Na celebração de 4 de Julho, dia da independência dos Estados Unidos, o porta-voz da embaixada estadunidense, Luke Ortega, vestiu-se de Capitão América, o super-herói que veste as cores e promove símbolos do país.
Na Páscoa do ano passado, o embaixador da Noruega, Odd Magne Ruud, expôs os costumes esportivos do país, com a prática de esqui. Em vez de deslizar sobre uma lâmina na neve, ele praticou o esporte sobre rodas e no Cerrado.
Ruud gravou um vídeo equipado e ofegante mostrando suas habilidades no esqui nórdico, de camiseta, bermuda e capacete, no Parque da Cidade Dona Sarah Kubitschek, em Brasília.
A lista de candidatos a esse lugar de estrela tiktoker do corpo diplomático inclui também Stephanie Al-Qaq, embaixadora do Reino Unido.
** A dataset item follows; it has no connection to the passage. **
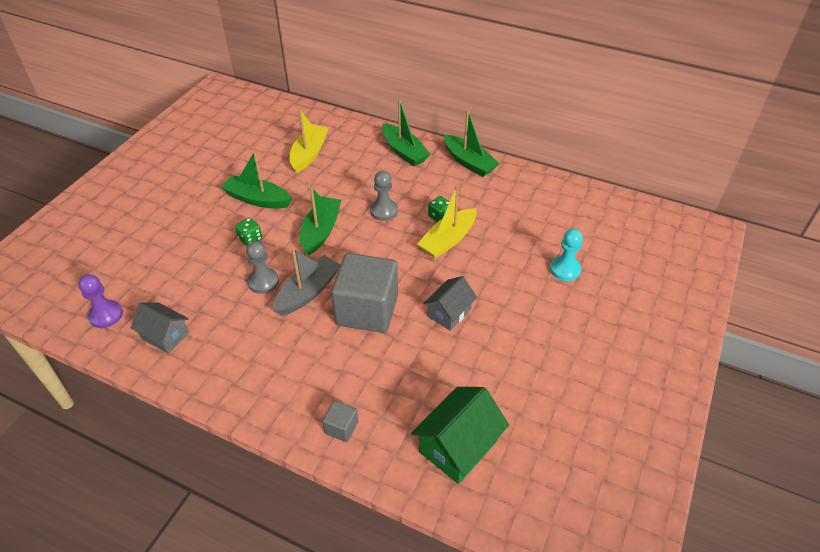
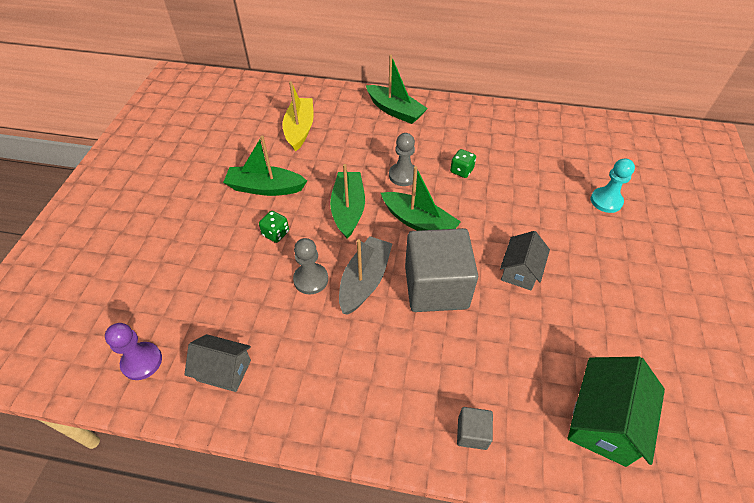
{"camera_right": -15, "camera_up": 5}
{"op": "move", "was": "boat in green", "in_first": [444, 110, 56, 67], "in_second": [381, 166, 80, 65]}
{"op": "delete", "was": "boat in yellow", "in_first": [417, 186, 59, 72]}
Desde que chegou a Brasília, no ano passado, ela chamou a atenção pelo uso intenso nas redes sociais.
A britânica costuma postar fotos do convívio familiar na residência oficial e abusa das referências a Minas Gerais. Seus vídeos vão desde pão de queijo e cachaça, duas iguarias do Estado, a jogos em estádio de futebol. Rotineiramente, ela posa trajada com a camisa do time que adotou, o Atlético-MG.
Cada um a sua maneira, o recurso à diplomacia cultural não é exclusividade, tampouco um traço de originalidade do sul-coreano, mas nenhum outro embaixador estrangeiro com passagem recente em Brasília atingiu a explosão de sucesso de Ki-mo, que agora deixou um vácuo no manejo do soft power. A sucessão está aberta.